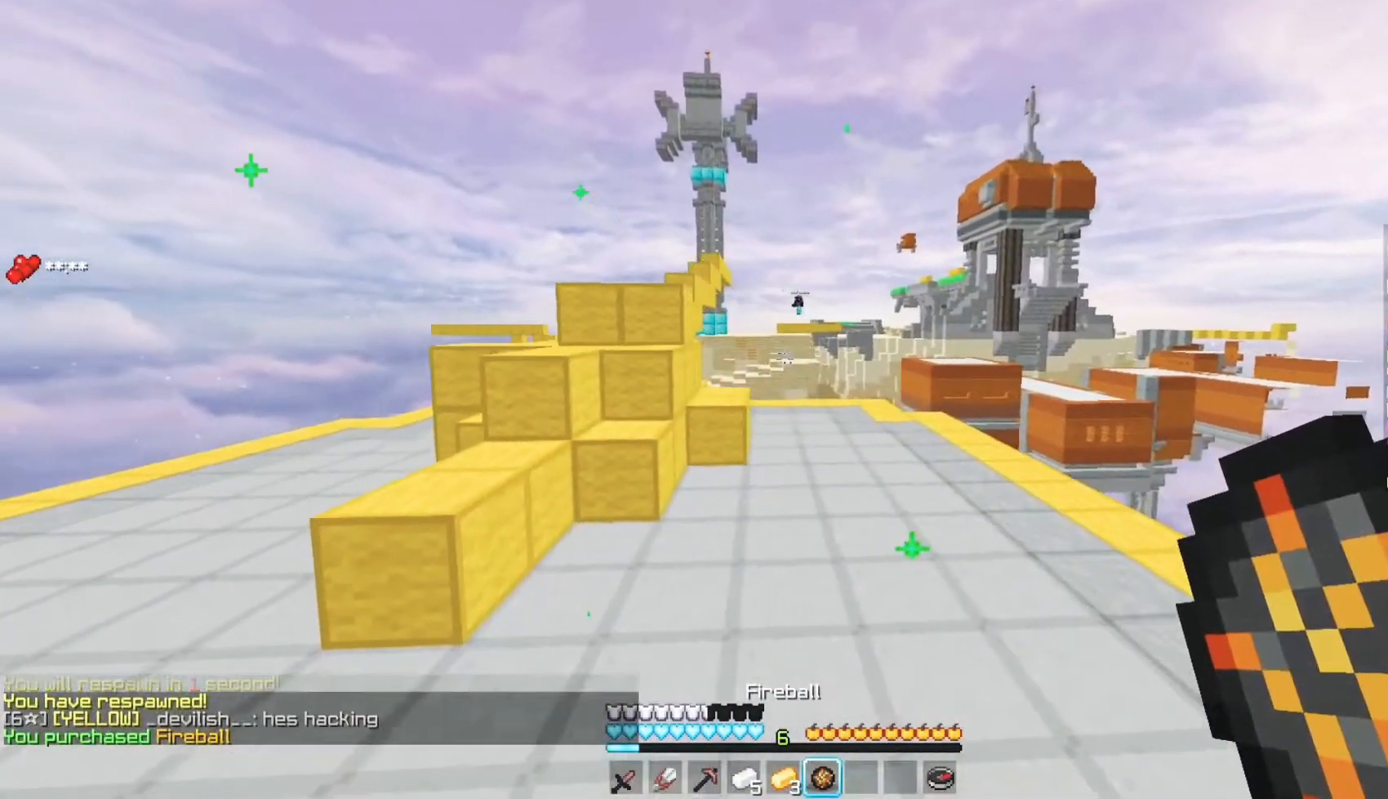
{"keys": ["w"], "mouse": [], "events": [[500, "d", "up"]]}
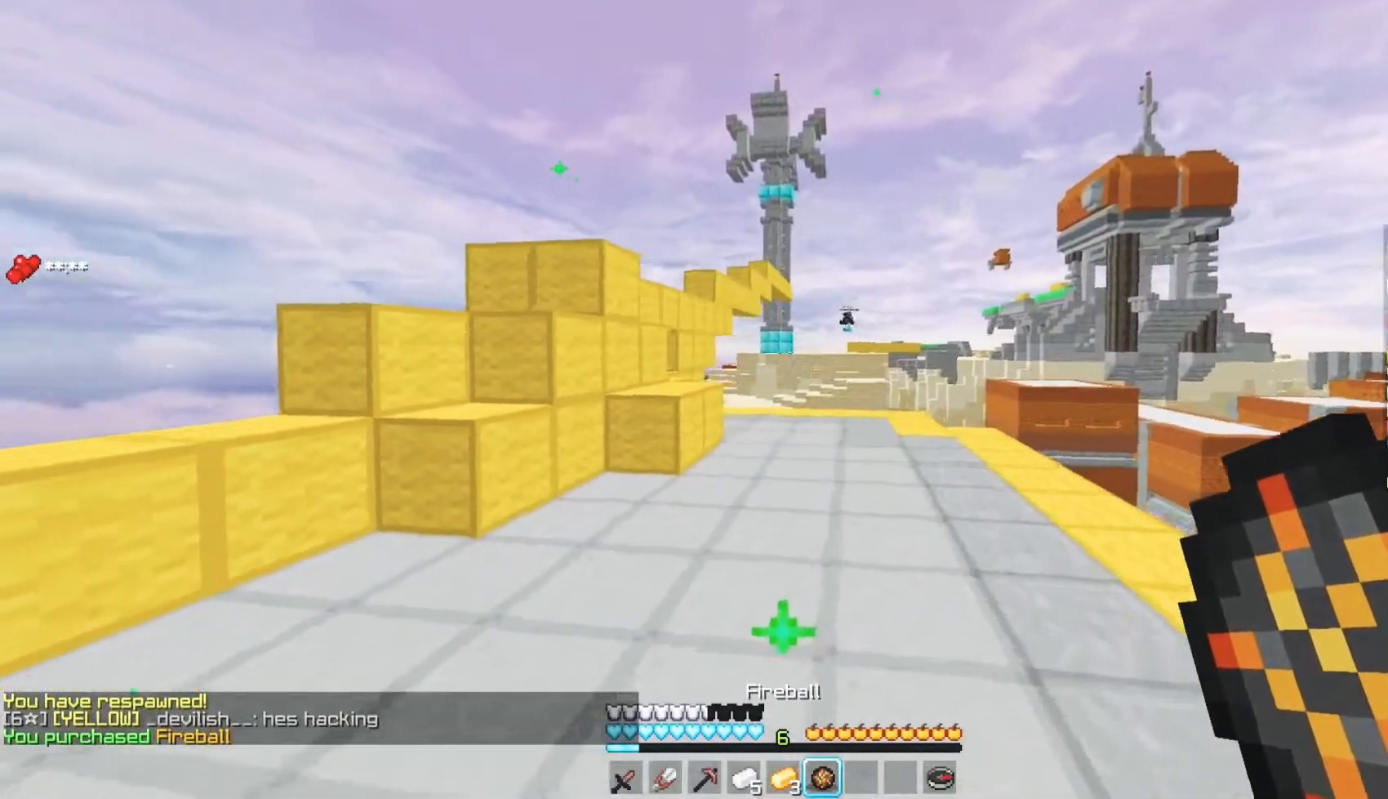
{"keys": [], "mouse": [], "events": [[100, "w", "up"]]}
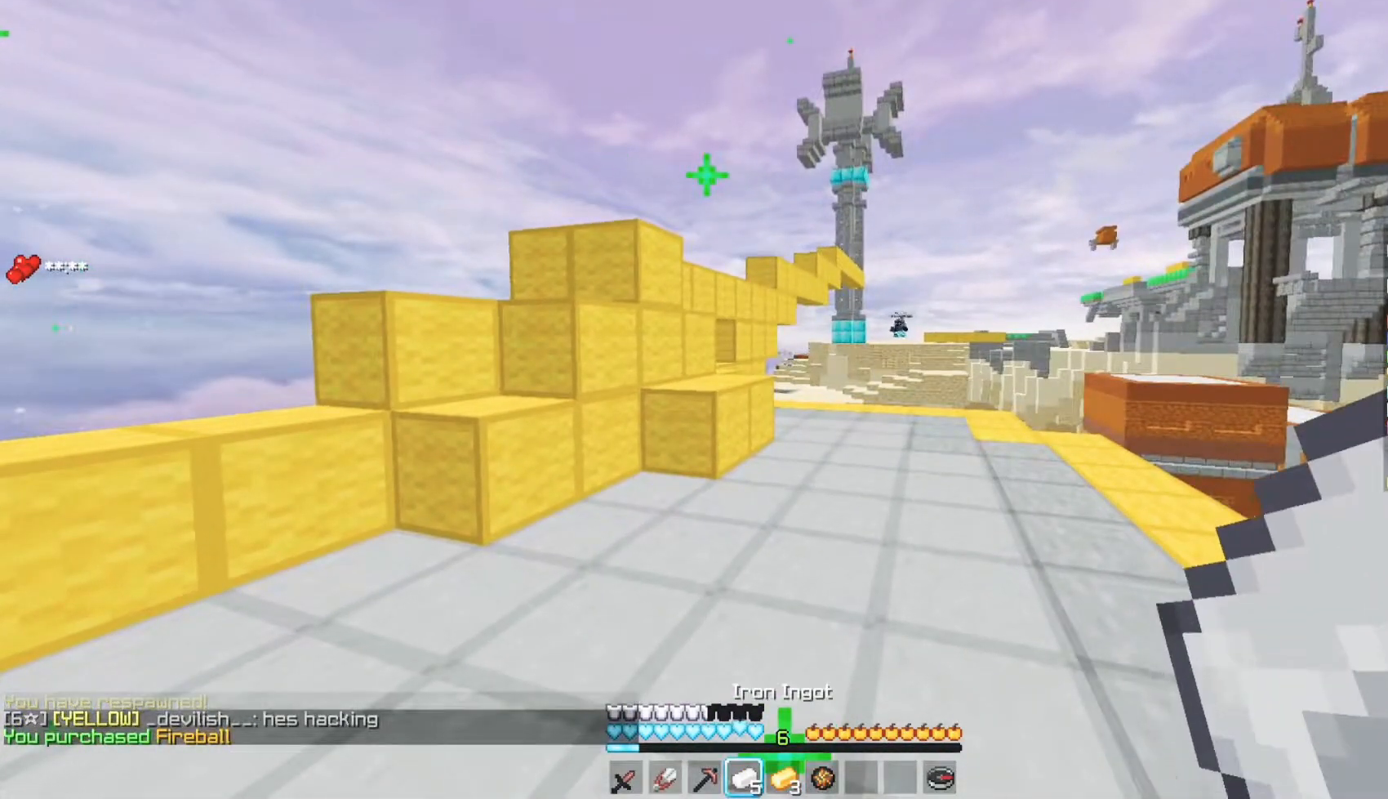
{"keys": ["a"], "mouse": [], "events": [[17, "a", "down"]]}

#### [TASK ITEM]
Return the data word for word without its pictures.

#### [OUTPUT OF THE EXERCISE]
{"keys": ["w"], "mouse": [], "events": [[500, "d", "up"]]}
{"keys": [], "mouse": [], "events": [[100, "w", "up"]]}
{"keys": ["a"], "mouse": [], "events": [[17, "a", "down"]]}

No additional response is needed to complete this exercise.